La partida de ajedrez

Por Mauricio Vallejo Márquez

La luna era una inmensa bola de billar en el cielo ennegrecido. Los sonidos de la noche simulaban una impresionante sinfonía de Wagner. Antonio se presentó a su acostumbrada cita de las once y media de la noche, apostando todo frente a la página en blanco. Frente a él estaban los lapiceros en desorden y sus ojos angustiados se clavaron en el papel. El acto rutinario de no dormir por las noches había hecho en su rostro un sinfín de líneas muy notorias, bolsas en los ojos, lunares y verrugas horribles.Lo único que importaba a esa hora era la página en blanco. Y con una mueca que quería ser sonrisa se dedicó a ahuyentar a sus fantasmas y comenzó la desgastante tarea de la imaginación. Tenía que escribir en esa página un artículo para el matutino de mayor circulación de su país. La página en blanco era torturante, pero a la vez el lienzo en que “liberaría a sus demonios”, al igual que Hemingway. Eso decía la frase escrita en un cartel con la figura del Nobel estadounidense, junto a otro de Edgar Allan Poe y su maravilloso poema “El Cuervo”. Volvió su rostro, observó sus libros y se preguntó: “¿Cuándo podré escribir como ellos?”.

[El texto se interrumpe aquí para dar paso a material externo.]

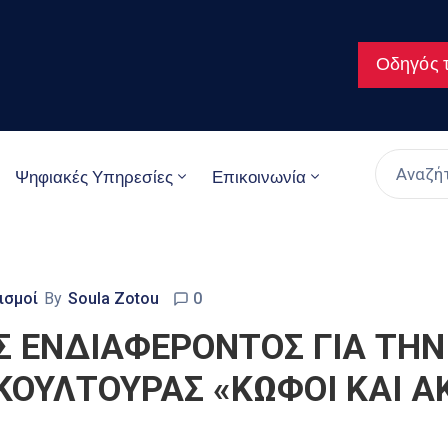
Οδηγός τ
Ψηφιακές Υπηρεσίες
Επικοινωνία
ισμοί
By
Soula Zotou
0
 ΕΝΔΙΑΦΕΡΟΝΤΟΣ ΓΙΑ ΤΗN
ΚΟΥΛΤΟΥΡΑΣ «ΚΩΦΟΙ ΚΑΙ ΑΚ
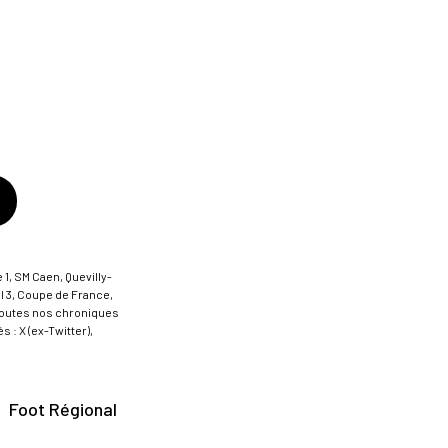
 1, SM Caen, Quevilly-
al 3, Coupe de France,
t toutes nos chroniques
 : X (ex-Twitter),
Foot Régional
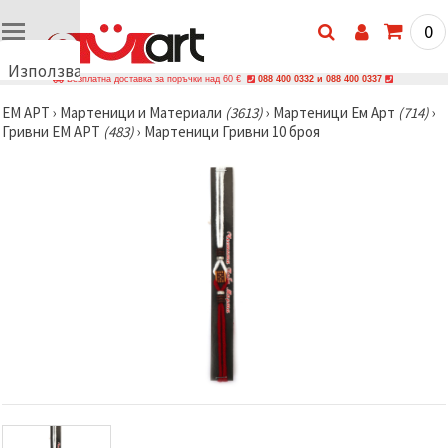
0
Използваме
Безплатна доставка за поръчки над 60 €
088 400 0332 и 088 400 0337
бисквитки
ЕМ АРТ
›
Мартеници и Материали
(3613)
›
Мартеници Ем Арт
(714)
›
🍪
Гривни ЕМ АРТ
(483)
›
Мартеници Гривни 10 броя
Използваме
бисквитки
и подобни
технологии,
за да
осигурим
правилната
работа на
сайта, да
подобрим
твоето
изживяване
и, с твое
съгласие,
да
анализираме
трафика и
да
показваме
по-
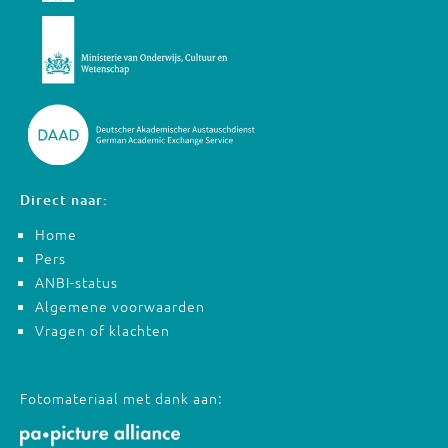
Direct naar:
Home
Pers
ANBI-status
Algemene voorwaarden
Vragen of klachten
Fotomateriaal met dank aan:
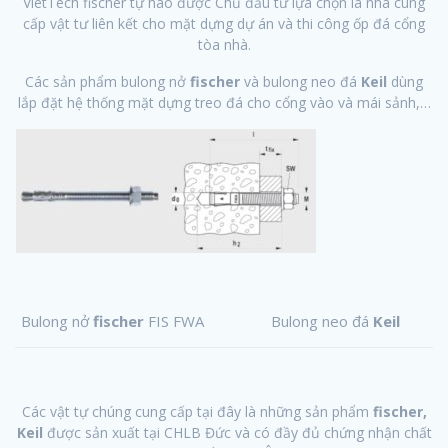
VietTech fischer tự hào được Chủ đầu tư lựa chọn là nhà cung
cấp vật tư liên kết cho mặt dựng dự án và thi công ốp đá cổng
tòa nhà.
Các sản phẩm bulong nở
fischer
và bulong neo đá
Keil
dùng
lắp đặt hệ thống mặt dựng treo đá cho cổng vào và mái sảnh,…
Bulong nở
fischer
FIS FWA
Bulong neo đá
Keil
Các vật tự chúng cung cấp tại đây là những sản phẩm
fischer,
Keil
được sản xuất tại CHLB Đức và có đầy đủ chứng nhận chất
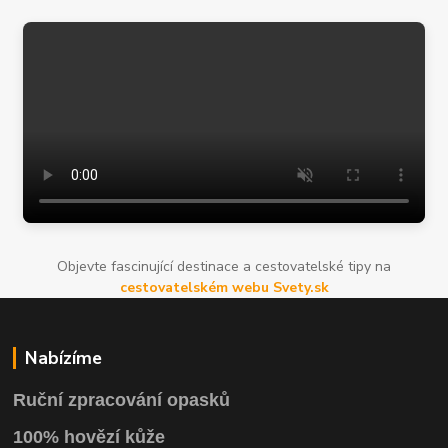
Objevte fascinující destinace a cestovatelské tipy na
cestovatelském webu Svety.sk
Nabízíme
Ruční zpracování opasků
100% hovězí kůže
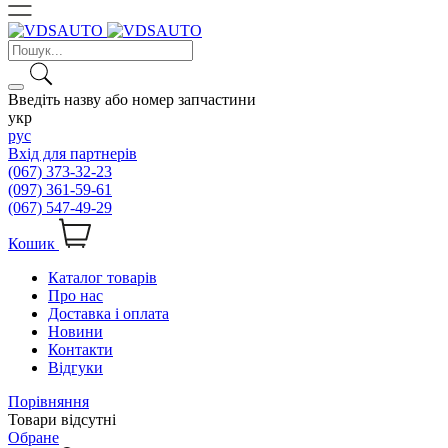
Введіть назву або номер запчастини
укр
рус
Вхід для партнерів
(067) 373-32-23
(097) 361-59-61
(067) 547-49-29
Кошик
Каталог товарів
Про нас
Доставка і оплата
Новини
Контакти
Відгуки
Порівняння
Товари відсутні
Обране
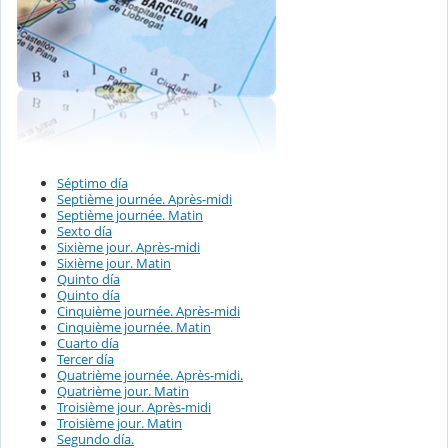
Séptimo día
Septième journée. Après-midi
Septième journée. Matin
Sexto día
Sixième jour. Après-midi
Sixième jour. Matin
Quinto día
Quinto día
Cinquième journée. Après-midi
Cinquième journée. Matin
Cuarto día
Tercer día
Quatrième journée. Après-midi.
Quatrième jour. Matin
Troisième jour. Après-midi
Troisième jour. Matin
Segundo día.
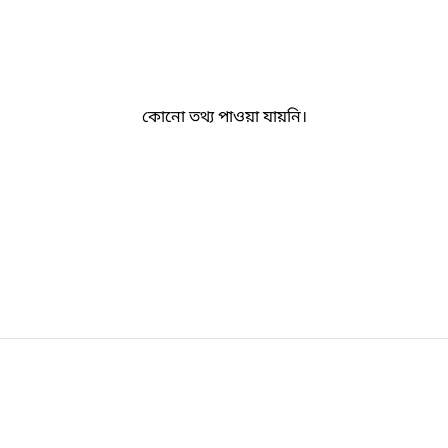
কোনো তথ্য পাওয়া যায়নি।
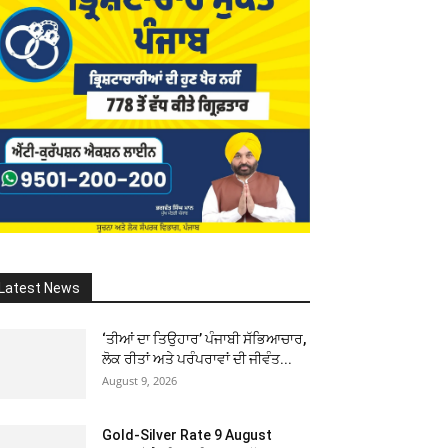
Latest News
‘ਤੀਆਂ ਦਾ ਤਿਉਹਾਰ’ ਪੰਜਾਬੀ ਸੱਭਿਆਚਾਰ,
ਲੋਕ ਰੀਤਾਂ ਅਤੇ ਪਰੰਪਰਾਵਾਂ ਦੀ ਜੀਵੰਤ...
August 9, 2026
Gold-Silver Rate 9 August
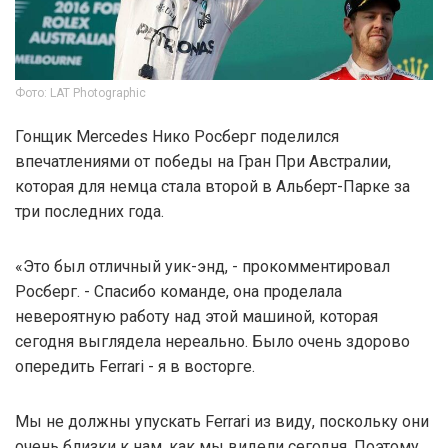
Фото: LAT Photographic
Гонщик Mercedes Нико Росберг поделился
впечатлениями от победы на Гран При Австралии,
которая для немца стала второй в Альберт-Парке за
три последних года.
«Это был отличный уик-энд, - прокомментировал
Росберг. - Спасибо команде, она проделала
невероятную работу над этой машиной, которая
сегодня выглядела нереально. Было очень здорово
опередить Ferrari - я в восторге.
Мы не должны упускать Ferrari из виду, поскольку они
очень близки к нам, как мы видели сегодня. Поэтому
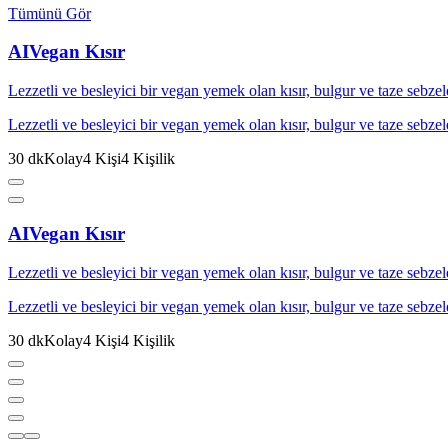
Tümünü Gör
AI
Vegan Kısır
Lezzetli ve besleyici bir vegan yemek olan kısır, bulgur ve taze se
Lezzetli ve besleyici bir vegan yemek olan kısır, bulgur ve taze se
30
dk
Kolay
4
Kişi
4
Kişilik
AI
Vegan Kısır
Lezzetli ve besleyici bir vegan yemek olan kısır, bulgur ve taze se
Lezzetli ve besleyici bir vegan yemek olan kısır, bulgur ve taze se
30
dk
Kolay
4
Kişi
4
Kişilik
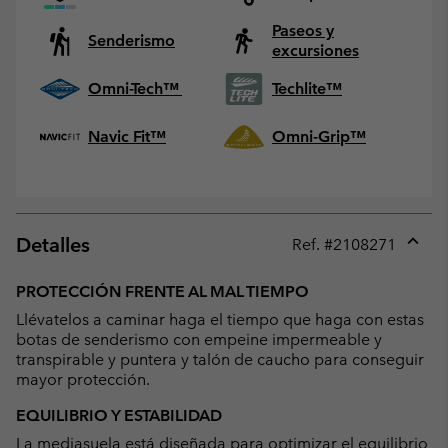
Paseos y
Senderismo
excursiones
Omni-Tech™
Techlite™
Navic Fit™
Omni-Grip™
Detalles
Ref. #
2108271
Expan
or
PROTECCIÓN FRENTE AL MAL TIEMPO
collap
Llévatelos a caminar haga el tiempo que haga con estas
sectio
botas de senderismo con empeine impermeable y
transpirable y puntera y talón de caucho para conseguir
mayor protección.
EQUILIBRIO Y ESTABILIDAD
La mediasuela está diseñada para optimizar el equilibrio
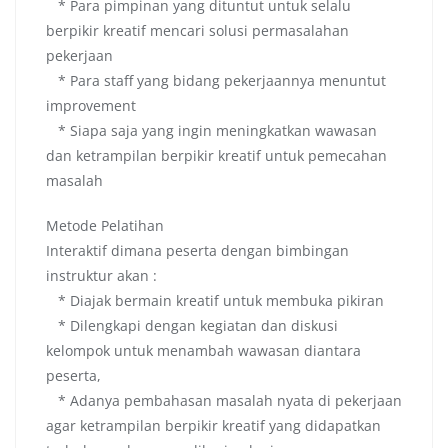
* Para pimpinan yang dituntut untuk selalu
berpikir kreatif mencari solusi permasalahan
pekerjaan
* Para staff yang bidang pekerjaannya menuntut
improvement
* Siapa saja yang ingin meningkatkan wawasan
dan ketrampilan berpikir kreatif untuk pemecahan
masalah
Metode Pelatihan
Interaktif dimana peserta dengan bimbingan
instruktur akan :
* Diajak bermain kreatif untuk membuka pikiran
* Dilengkapi dengan kegiatan dan diskusi
kelompok untuk menambah wawasan diantara
peserta,
* Adanya pembahasan masalah nyata di pekerjaan
agar ketrampilan berpikir kreatif yang didapatkan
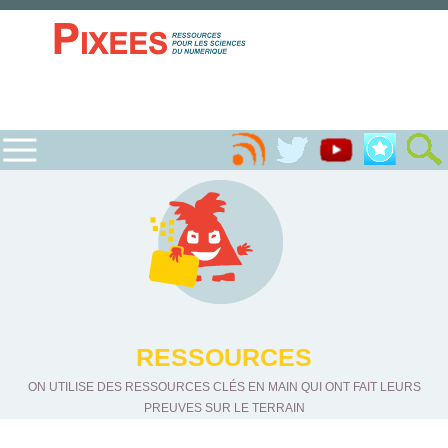
RESSOURCES
ON UTILISE DES RESSOURCES CLÉS EN MAIN QUI ONT FAIT LEURS
PREUVES SUR LE TERRAIN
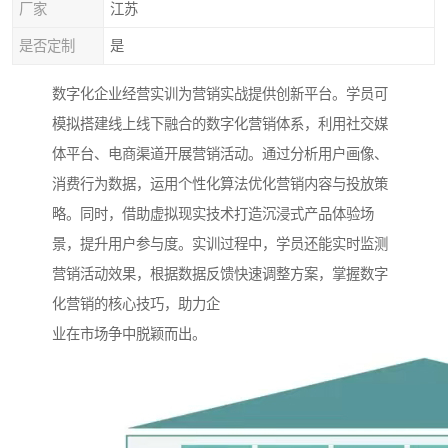
厂家
江苏
是否定制
是
数字化企业经营实训为营销实战提供创新平台。学员可
模拟搭建线上线下融合的数字化营销体系，利用社交媒
体平台、电商渠道开展营销活动。通过分析用户画像、
消费行为数据，运用个性化算法优化营销内容与投放策
略。同时，借助虚拟现实技术打造沉浸式产品体验场
景，提升用户参与度。实训过程中，学员还能实时监测
营销活动效果，根据数据反馈快速调整方案，掌握数字
化营销的核心技巧，助力企​
业在市场争中脱颖而出。​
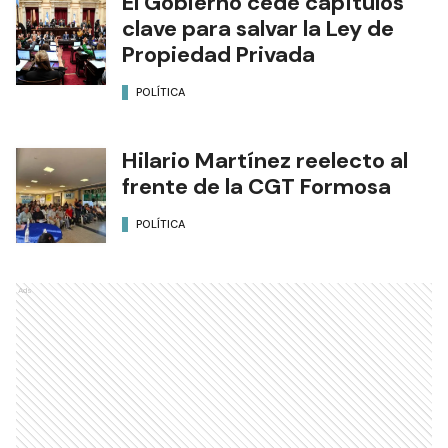
El Gobierno cede capítulos
clave para salvar la Ley de
Propiedad Privada
POLÍTICA
Hilario Martínez reelecto al
frente de la CGT Formosa
POLÍTICA
Ads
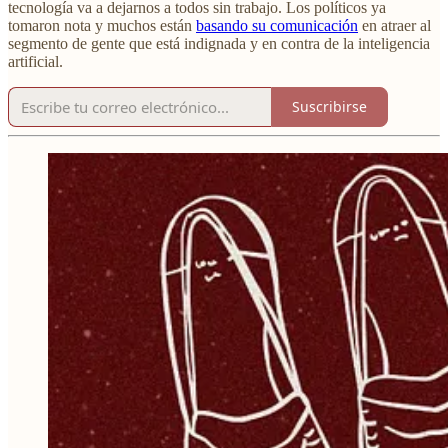
tecnología va a dejarnos a todos sin trabajo. Los políticos ya
tomaron nota y muchos están
basando su comunicación
en atraer al
segmento de gente que está indignada y en contra de la inteligencia
artificial.
Suscribirse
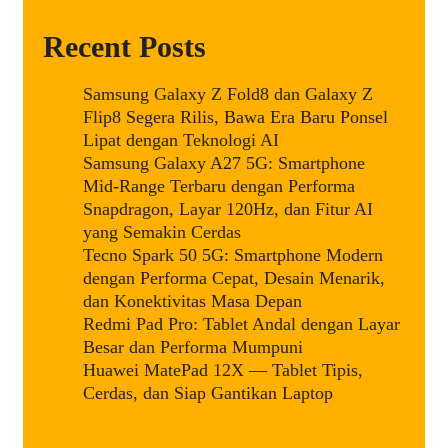
Recent Posts
Samsung Galaxy Z Fold8 dan Galaxy Z
Flip8 Segera Rilis, Bawa Era Baru Ponsel
Lipat dengan Teknologi AI
Samsung Galaxy A27 5G: Smartphone
Mid-Range Terbaru dengan Performa
Snapdragon, Layar 120Hz, dan Fitur AI
yang Semakin Cerdas
Tecno Spark 50 5G: Smartphone Modern
dengan Performa Cepat, Desain Menarik,
dan Konektivitas Masa Depan
Redmi Pad Pro: Tablet Andal dengan Layar
Besar dan Performa Mumpuni
Huawei MatePad 12X — Tablet Tipis,
Cerdas, dan Siap Gantikan Laptop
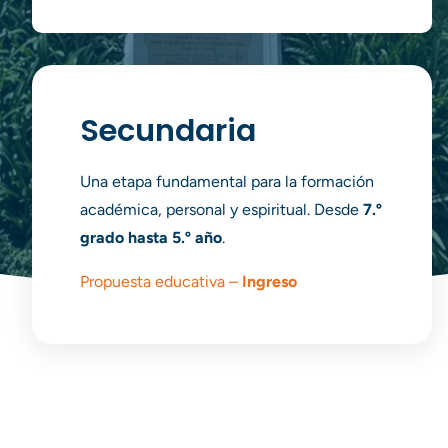
Secundaria
Una etapa fundamental para la formación
académica, personal y espiritual. Desde
7.º
grado hasta 5.º año
.
Propuesta educativa –
Ingreso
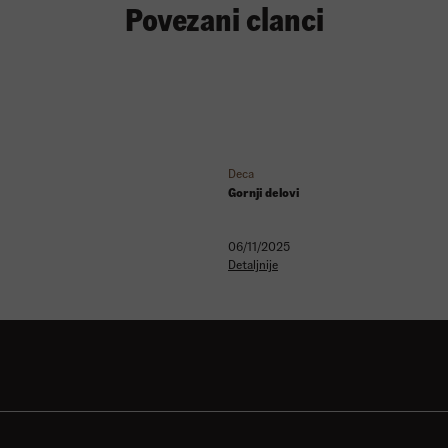
Povezani clanci
Deca
Gornji delovi
06/11/2025
Detaljnije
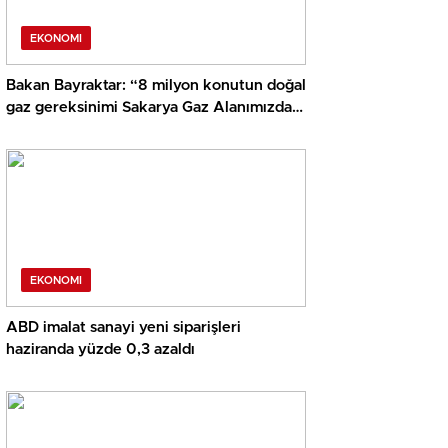
EKONOMI
Bakan Bayraktar: “8 milyon konutun doğal
gaz gereksinimi Sakarya Gaz Alanımızdan
sağlanacak”
EKONOMI
ABD imalat sanayi yeni siparişleri
haziranda yüzde 0,3 azaldı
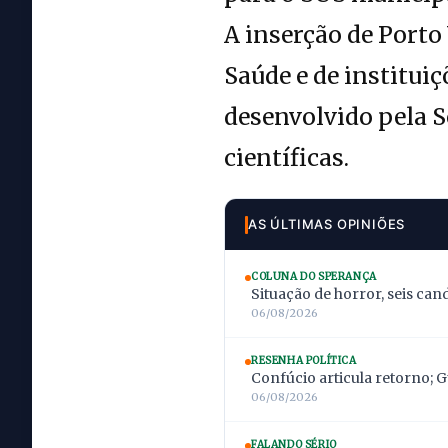
A inserção de Porto
Saúde e de instituiç
desenvolvido pela 
científicas.
AS ÚLTIMAS OPINIÕES
COLUNA DO SPERANÇA
Situação de horror, seis can
06/08/2026
RESENHA POLÍTICA
Confúcio articula retorno; 
06/08/2026
FALANDO SÉRIO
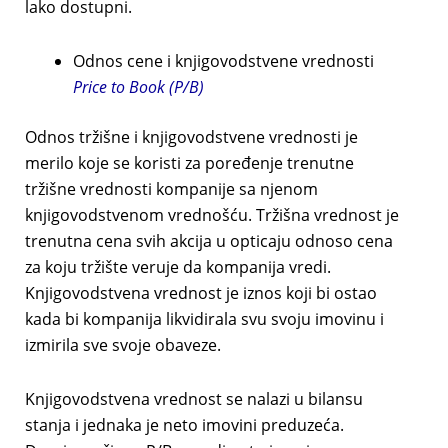
lako dostupni.
Odnos cene i knjigovodstvene vrednosti
Price to Book (P/B)
Odnos tržišne i knjigovodstvene vrednosti je
merilo koje se koristi za poređenje trenutne
tržišne vrednosti kompanije sa njenom
knjigovodstvenom vrednošću. Tržišna vrednost je
trenutna cena svih akcija u opticaju odnoso cena
za koju tržište veruje da kompanija vredi.
Knjigovodstvena vrednost je iznos koji bi ostao
kada bi kompanija likvidirala svu svoju imovinu i
izmirila sve svoje obaveze.
Knjigovodstvena vrednost se nalazi u bilansu
stanja i jednaka je neto imovini preduzeća.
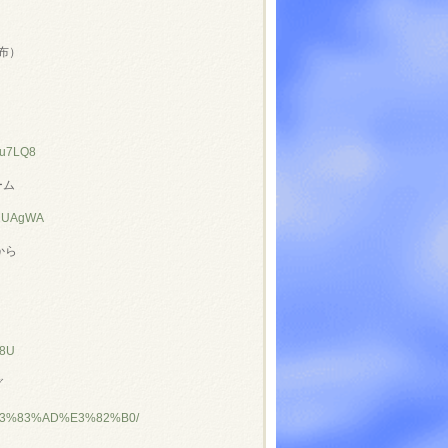
布）
Zu7LQ8
ーム
K2UAgWA
から
u8U
グ
96%E3%83%AD%E3%82%B0/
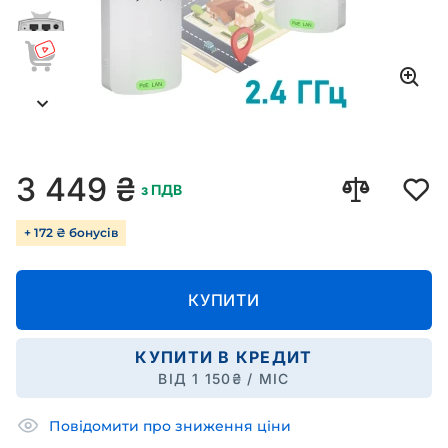
3 449
₴
з ПДВ
+ 172 ₴ бонусів
КУПИТИ
КУПИТИ В КРЕДИТ
ВІД
1 150
₴ / МІС
Повідомити про зниження ціни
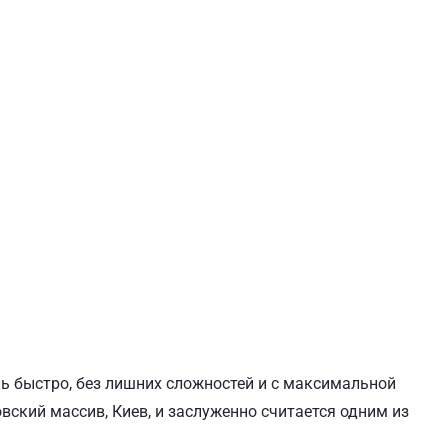
ЕВЧЕНКОВСКИЙ
СВЯТОШИНСКИЙ
ль быстро, без лишних сложностей и с максимальной
вский массив, Киев, и заслуженно считается одним из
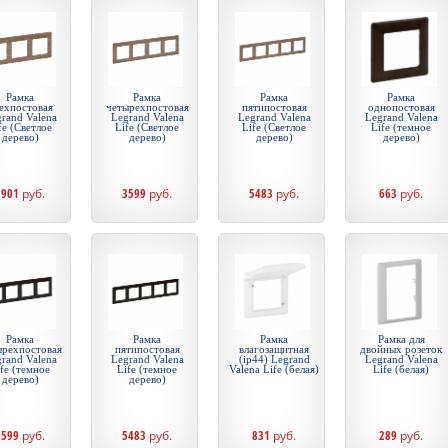
Рамка
Рамка
Рамка
Рамка
ехпостовая
четырехпостовая
пятипостовая
однопостовая
rand Valena
Legrand Valena
Legrand Valena
Legrand Valena
fe (Светлое
Life (Светлое
Life (Светлое
Life (темное
дерево)
дерево)
дерево)
дерево)
1901
руб.
3599
руб.
5483
руб.
663
руб.
Рамка
Рамка
Рамка
Рамка для
ырехпостовая
пятипостовая
влагозащитная
двойных розеток
rand Valena
Legrand Valena
(ip44) Legrand
Legrand Valena
fe (темное
Life (темное
Valena Life (белая)
Life (белая)
дерево)
дерево)
3599
руб.
5483
руб.
831
руб.
289
руб.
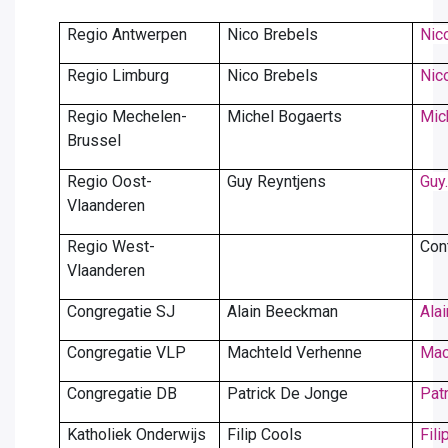
Regio Antwerpen
Nico Brebels
Nic
Regio Limburg
Nico Brebels
Nic
Regio Mechelen-
Michel Bogaerts
Mic
Brussel
Regio Oost-
Guy Reyntjens
Guy
Vlaanderen
Regio West-
Con
Vlaanderen
Congregatie SJ
Alain Beeckman
Ala
Congregatie VLP
Machteld Verhenne
Mac
Congregatie DB
Patrick De Jonge
Pat
Katholiek Onderwijs
Filip Cools
Fil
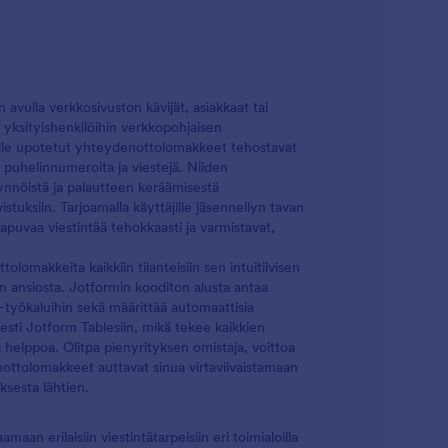
avulla verkkosivuston kävijät, asiakkaat tai
i yksityishenkilöihin verkkopohjaisen
ivuille upotetut yhteydenottolomakkeet tehostavat
, puhelinnumeroita ja viestejä. Niiden
pyynnöistä ja palautteen keräämisestä
tuksiin. Tarjoamalla käyttäjille jäsennellyn tavan
apuvaa viestintää tehokkaasti ja varmistavat,
lomakkeita kaikkiin tilanteisiin sen intuitiivisen
on ansiosta. Jotformin kooditon alusta antaa
-työkaluihin sekä määrittää automaattisia
sesti Jotform Tablesiin, mikä tekee kaikkien
a helppoa. Olitpa pienyrityksen omistaja, voittoa
nottolomakkeet auttavat sinua virtaviivaistamaan
ksesta lähtien.
an erilaisiin viestintätarpeisiin eri toimialoilla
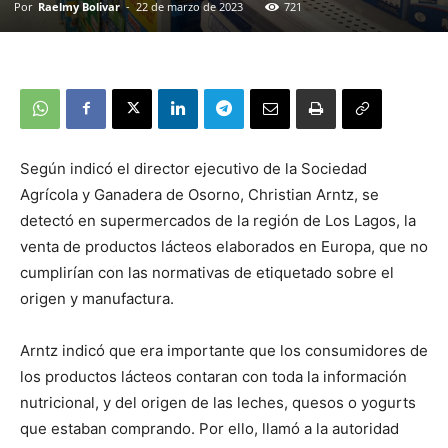
Por
Raelmy Bolivar
-
22 de marzo de 2023
721
Según indicó el director ejecutivo de la Sociedad
Agrícola y Ganadera de Osorno, Christian Arntz, se
detectó en supermercados de la región de Los Lagos, la
venta de productos lácteos elaborados en Europa, que no
cumplirían con las normativas de etiquetado sobre el
origen y manufactura.
Arntz indicó que era importante que los consumidores de
los productos lácteos contaran con toda la información
nutricional, y del origen de las leches, quesos o yogurts
que estaban comprando. Por ello, llamó a la autoridad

Habían dado las tres de la mañana y la página en blanco continuaba intacta, tan virgen como la profundidad de la selva del Amazonas. Antonio tenía la cara deformada a causa de la desesperación. Todo intento en ese momento parecía inútil. Los recuerdos fueron siempre los fantasmas que atormentaron su vida. Esa noche uno de ellos cruzó por la mente de Antonio: la partida de ajedrez que el viernes pasado sostuvo con un viejo colega.En esa ocasión entre risas y sorbos de café conversaron:--Una partida de ajedrez sirve para relajar la mente. –dijo el viejo colega----No, cuando la derrota es inminente. --Contestó Antonio--.Y guardaron silencio.La partida se inició con un movimiento del peón rey, a lo que el rival de Antonio contestó con una Defensa Caro-Kann, variante del ataque Panov. La partida se desarrollaba en una posición semiabierta, aparentemente ambos estaban muy parejos, pero no era así. Antonio era más seguro, tenía la ventaja de sentirse superior. El conocimiento de la teoría de L. Pachman, por la que se consideraba un jugador de ajedrez casi invencible, lo hacía subestimar a sus rivales. Antonio era un campeón de ajedrez. Frente al tablero sus ojos se movían con una pasión aparentemente
equilibrada, estudiaba con detención cada uno de los posibles movimientos de su adversario. Estaba seguro de su victoria. El tablero de ajedrez comenzó a quedarse sin piezas hasta que el rey blanco fue arrinconado. Antonio tenía una pieza menos y a su rey en peligro. El rival de Antonio, con un movimiento de dama, puso en jaque al rey.
Antonio suspiró , y dejó de pensar en la partida, la página aún estaba en blanco. Por un momento se preguntó “¿qué hice mal?”. Comenzó a escribir y las horas pasaron. Llegó el sol y con hilos dorados acarició el rostro de Antonio. El silencio había sido interrumpido por el canto de los pájaros. La mañana como una niña inquieta comenzaba a hacer de las suyas. Antonio ya despierto observó las páginas que escribió durante la madrugada, tomó una de ellas y la leyó para asegurarse de que los párrafos estuvieran bien escritos:“ La partida parecía perdida, pero Antonio, muy concentrado, no cedió. Cuando su adversario, creyéndose vencedor, bajó la guardia, el campeón logró recuperar su posición y ganó la partida con un jaque mate de alfiles al rey negro. Luego miró el tablero de ajedrez con cierta inquietud… ”Apartó su vista de la hoja y dijo:--Sabía que le había ganado.